• WHAT TO WORK ON:
Go to the line containing "Recambios y accesorios" in the records below and print it and every following line exactly, on through the line containing "Rodamientos de motor", then stop.

• SUPPLIED MATERIAL:
# # #
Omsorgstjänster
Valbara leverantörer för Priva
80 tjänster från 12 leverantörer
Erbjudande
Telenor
# # #
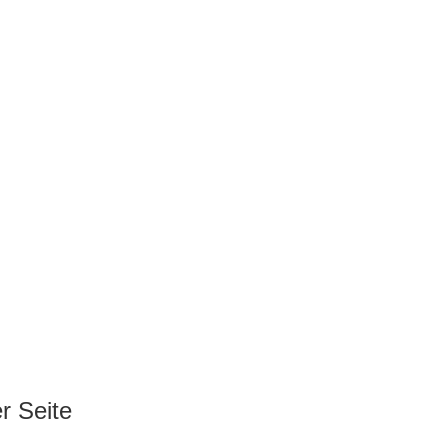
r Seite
# # #
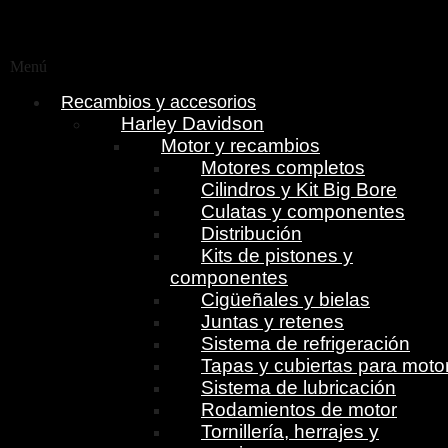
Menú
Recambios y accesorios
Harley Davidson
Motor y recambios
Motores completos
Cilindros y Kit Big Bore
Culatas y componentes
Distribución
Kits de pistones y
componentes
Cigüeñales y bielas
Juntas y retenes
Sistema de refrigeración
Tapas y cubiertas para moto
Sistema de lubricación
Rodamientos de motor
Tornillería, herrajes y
# # #
• SOLUTION BELOW:
Recambios y accesorios
Harley Davidson
Motor y recambios
Motores completos
Cilindros y Kit Big Bore
Culatas y componentes
Distribución
Kits de pistones y
componentes
Cigüeñales y bielas
Juntas y retenes
Sistema de refrigeración
Tapas y cubiertas para moto
Sistema de lubricación
Rodamientos de motor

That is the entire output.